If you want to participate as a working interest owner, however, you should prepare yourself to write a lot of checks for your share of drilling and completion expenses. There will be operating expenses once the well is placed on line, as well. Most mineral owners are not in a position to do this, although some are.
re: Your stating, "...free of drilling, completion, and development costs..." caught my attention. In the lease which I was presented in regards to property in Doddridge County, WV, royalty is paid AFTER the cost of development is deducted. Which indicates that the lessor is in fact contributing to the cost of developing the well.
I find this amusing. In my case I was approached by the corporation wanting the mineral rights to my holdings. I did NOT solicit that party and have not indicated I WAS WILLING to sell or lease the mineral rights to my holdings to anyone.
The party stated in a cover letter that they were interested in the gas thought to be UNDERNEATH my property. But the terms and conditions of the contract indicate the cost of constructing the well, transportation of the obtained gas, and storage of the gas until sold would be deducted from my royalties.
Did anyone notice they stated interest in the gas UNDER the property but expect me to help cover the cost of obtaining said gas and bringing it to the surface?
What is that saying, "If YOU furnish the ham WE could have ham and eggs IF SOMEONE FURNISHES THE EGGS."
The gas has been under the property for a long time and is harming no one.

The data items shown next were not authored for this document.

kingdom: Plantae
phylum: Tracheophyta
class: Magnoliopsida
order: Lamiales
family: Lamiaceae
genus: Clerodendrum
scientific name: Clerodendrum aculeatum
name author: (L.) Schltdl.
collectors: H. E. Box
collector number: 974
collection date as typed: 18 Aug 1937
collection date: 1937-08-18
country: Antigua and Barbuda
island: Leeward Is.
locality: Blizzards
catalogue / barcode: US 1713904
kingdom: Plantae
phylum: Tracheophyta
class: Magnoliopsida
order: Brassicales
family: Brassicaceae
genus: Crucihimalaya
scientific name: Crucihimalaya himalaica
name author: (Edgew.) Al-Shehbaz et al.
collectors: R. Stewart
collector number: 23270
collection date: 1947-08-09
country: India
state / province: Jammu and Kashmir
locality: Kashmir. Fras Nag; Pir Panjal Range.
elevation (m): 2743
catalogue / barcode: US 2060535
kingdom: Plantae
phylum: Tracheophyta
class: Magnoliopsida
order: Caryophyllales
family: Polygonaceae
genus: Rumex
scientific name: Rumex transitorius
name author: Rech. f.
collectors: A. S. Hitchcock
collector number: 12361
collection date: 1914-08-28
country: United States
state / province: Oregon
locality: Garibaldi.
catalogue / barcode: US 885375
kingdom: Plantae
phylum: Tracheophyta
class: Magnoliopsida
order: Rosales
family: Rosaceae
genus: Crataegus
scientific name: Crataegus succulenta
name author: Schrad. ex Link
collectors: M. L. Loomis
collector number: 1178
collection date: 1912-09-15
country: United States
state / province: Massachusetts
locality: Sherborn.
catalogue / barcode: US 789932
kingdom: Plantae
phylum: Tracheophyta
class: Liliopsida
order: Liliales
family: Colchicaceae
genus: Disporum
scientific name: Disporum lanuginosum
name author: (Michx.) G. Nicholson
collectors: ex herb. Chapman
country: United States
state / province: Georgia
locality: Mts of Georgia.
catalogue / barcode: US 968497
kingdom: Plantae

Let it stay in the ground if those are the terms of the contract. I am not going to pay the cost of bringing the gas to the surface. And yes, I am being taken to court because I do not agree with the terms and conditions of the contract.
Roger, Is the company sueing you because you won’t lease them your mineral rights?
Yep! We are "somewhere" in the court process, don't ask me where as I am being treated like an outsider, not part of the case.
Add to what I stated, when the company began paying people to sign the lease no one knew that I had also inherited part of the land. I was not contacted for another nine months. I have no idea as to which of the 200+ co-owners had signed before me and what discussions, if any, they had withe the lessee.
If the co-signers were represented as ALL the property owners there is a problem. Once I received the contract I found five areas within the contract that were not acceptable on the first read.
So why did the others sign? I have no idea as I know only about ten of the co-owners and for some reason not one of the other co-owners has contacted me in the almost two years that have passed.
What is really getting on my nerves is that I am being notified of scheduled hearings through the lessee's lawyers, NOT THE COURT.
Pardon my ignorance, please. Is it standard for a lease agreement to include not just the annual lease payment but also some royalty percent? Rather than just the lease cost?